§ Directions for this task
Please reproduce each of the entries below exactly as they appear.

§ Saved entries
++++++++++++++++++++
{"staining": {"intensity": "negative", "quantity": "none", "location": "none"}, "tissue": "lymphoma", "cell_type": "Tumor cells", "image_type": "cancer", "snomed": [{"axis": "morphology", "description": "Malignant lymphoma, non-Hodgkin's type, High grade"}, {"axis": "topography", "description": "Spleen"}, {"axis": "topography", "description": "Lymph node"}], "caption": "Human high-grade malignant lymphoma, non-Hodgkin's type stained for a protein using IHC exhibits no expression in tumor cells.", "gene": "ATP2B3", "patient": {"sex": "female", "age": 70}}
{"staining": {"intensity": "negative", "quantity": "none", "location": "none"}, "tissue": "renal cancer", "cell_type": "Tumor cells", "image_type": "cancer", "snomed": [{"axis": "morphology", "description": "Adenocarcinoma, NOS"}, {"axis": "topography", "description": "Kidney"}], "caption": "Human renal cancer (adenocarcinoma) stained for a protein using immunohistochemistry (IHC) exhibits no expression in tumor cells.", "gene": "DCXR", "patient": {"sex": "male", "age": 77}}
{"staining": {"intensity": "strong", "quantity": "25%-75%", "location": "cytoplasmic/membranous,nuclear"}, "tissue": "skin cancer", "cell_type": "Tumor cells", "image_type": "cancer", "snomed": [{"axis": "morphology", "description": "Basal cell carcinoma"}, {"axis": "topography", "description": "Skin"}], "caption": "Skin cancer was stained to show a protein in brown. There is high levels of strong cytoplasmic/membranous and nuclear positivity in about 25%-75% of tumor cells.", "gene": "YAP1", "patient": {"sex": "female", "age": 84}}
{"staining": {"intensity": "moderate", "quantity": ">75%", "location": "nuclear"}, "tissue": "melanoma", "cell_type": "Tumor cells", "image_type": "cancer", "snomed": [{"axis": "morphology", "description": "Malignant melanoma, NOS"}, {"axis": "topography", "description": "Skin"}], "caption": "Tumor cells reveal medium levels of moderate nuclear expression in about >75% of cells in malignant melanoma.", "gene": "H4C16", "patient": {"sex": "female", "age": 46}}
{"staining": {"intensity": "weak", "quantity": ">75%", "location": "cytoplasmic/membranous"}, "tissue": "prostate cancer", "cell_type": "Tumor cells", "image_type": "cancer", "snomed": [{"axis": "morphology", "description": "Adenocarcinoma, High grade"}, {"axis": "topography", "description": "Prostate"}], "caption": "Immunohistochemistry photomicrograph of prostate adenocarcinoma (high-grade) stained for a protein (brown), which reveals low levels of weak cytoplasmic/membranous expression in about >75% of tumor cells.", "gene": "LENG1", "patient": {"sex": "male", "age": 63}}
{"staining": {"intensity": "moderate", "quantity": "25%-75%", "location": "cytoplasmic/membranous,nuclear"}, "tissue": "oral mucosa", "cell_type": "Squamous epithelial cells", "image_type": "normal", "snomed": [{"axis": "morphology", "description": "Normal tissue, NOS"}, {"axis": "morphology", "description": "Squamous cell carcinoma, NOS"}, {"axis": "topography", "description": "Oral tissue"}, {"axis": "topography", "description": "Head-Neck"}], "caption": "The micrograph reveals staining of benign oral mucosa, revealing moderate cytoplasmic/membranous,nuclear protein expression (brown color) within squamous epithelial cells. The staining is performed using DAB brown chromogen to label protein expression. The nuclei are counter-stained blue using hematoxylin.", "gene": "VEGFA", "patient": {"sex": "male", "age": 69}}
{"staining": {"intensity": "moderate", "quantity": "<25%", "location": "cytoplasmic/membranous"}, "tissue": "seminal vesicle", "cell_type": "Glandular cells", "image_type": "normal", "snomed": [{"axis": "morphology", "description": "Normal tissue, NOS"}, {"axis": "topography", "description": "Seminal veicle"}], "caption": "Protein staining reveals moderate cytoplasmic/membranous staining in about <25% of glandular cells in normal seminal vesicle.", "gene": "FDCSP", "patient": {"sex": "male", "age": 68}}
++++++++++++++++++++
§ The answer
{"staining": {"intensity": "negative", "quantity": "none", "location": "none"}, "tissue": "lymphoma", "cell_type": "Tumor cells", "image_type": "cancer", "snomed": [{"axis": "morphology", "description": "Malignant lymphoma, non-Hodgkin's type, High grade"}, {"axis": "topography", "description": "Spleen"}, {"axis": "topography", "description": "Lymph node"}], "caption": "Human high-grade malignant lymphoma, non-Hodgkin's type stained for a protein using IHC exhibits no expression in tumor cells.", "gene": "ATP2B3", "patient": {"sex": "female", "age": 70}}
{"staining": {"intensity": "negative", "quantity": "none", "location": "none"}, "tissue": "renal cancer", "cell_type": "Tumor cells", "image_type": "cancer", "snomed": [{"axis": "morphology", "description": "Adenocarcinoma, NOS"}, {"axis": "topography", "description": "Kidney"}], "caption": "Human renal cancer (adenocarcinoma) stained for a protein using immunohistochemistry (IHC) exhibits no expression in tumor cells.", "gene": "DCXR", "patient": {"sex": "male", "age": 77}}
{"staining": {"intensity": "strong", "quantity": "25%-75%", "location": "cytoplasmic/membranous,nuclear"}, "tissue": "skin cancer", "cell_type": "Tumor cells", "image_type": "cancer", "snomed": [{"axis": "morphology", "description": "Basal cell carcinoma"}, {"axis": "topography", "description": "Skin"}], "caption": "Skin cancer was stained to show a protein in brown. There is high levels of strong cytoplasmic/membranous and nuclear positivity in about 25%-75% of tumor cells.", "gene": "YAP1", "patient": {"sex": "female", "age": 84}}
{"staining": {"intensity": "moderate", "quantity": ">75%", "location": "nuclear"}, "tissue": "melanoma", "cell_type": "Tumor cells", "image_type": "cancer", "snomed": [{"axis": "morphology", "description": "Malignant melanoma, NOS"}, {"axis": "topography", "description": "Skin"}], "caption": "Tumor cells reveal medium levels of moderate nuclear expression in about >75% of cells in malignant melanoma.", "gene": "H4C16", "patient": {"sex": "female", "age": 46}}
{"staining": {"intensity": "weak", "quantity": ">75%", "location": "cytoplasmic/membranous"}, "tissue": "prostate cancer", "cell_type": "Tumor cells", "image_type": "cancer", "snomed": [{"axis": "morphology", "description": "Adenocarcinoma, High grade"}, {"axis": "topography", "description": "Prostate"}], "caption": "Immunohistochemistry photomicrograph of prostate adenocarcinoma (high-grade) stained for a protein (brown), which reveals low levels of weak cytoplasmic/membranous expression in about >75% of tumor cells.", "gene": "LENG1", "patient": {"sex": "male", "age": 63}}
{"staining": {"intensity": "moderate", "quantity": "25%-75%", "location": "cytoplasmic/membranous,nuclear"}, "tissue": "oral mucosa", "cell_type": "Squamous epithelial cells", "image_type": "normal", "snomed": [{"axis": "morphology", "description": "Normal tissue, NOS"}, {"axis": "morphology", "description": "Squamous cell carcinoma, NOS"}, {"axis": "topography", "description": "Oral tissue"}, {"axis": "topography", "description": "Head-Neck"}], "caption": "The micrograph reveals staining of benign oral mucosa, revealing moderate cytoplasmic/membranous,nuclear protein expression (brown color) within squamous epithelial cells. The staining is performed using DAB brown chromogen to label protein expression. The nuclei are counter-stained blue using hematoxylin.", "gene": "VEGFA", "patient": {"sex": "male", "age": 69}}
{"staining": {"intensity": "moderate", "quantity": "<25%", "location": "cytoplasmic/membranous"}, "tissue": "seminal vesicle", "cell_type": "Glandular cells", "image_type": "normal", "snomed": [{"axis": "morphology", "description": "Normal tissue, NOS"}, {"axis": "topography", "description": "Seminal veicle"}], "caption": "Protein staining reveals moderate cytoplasmic/membranous staining in about <25% of glandular cells in normal seminal vesicle.", "gene": "FDCSP", "patient": {"sex": "male", "age": 68}}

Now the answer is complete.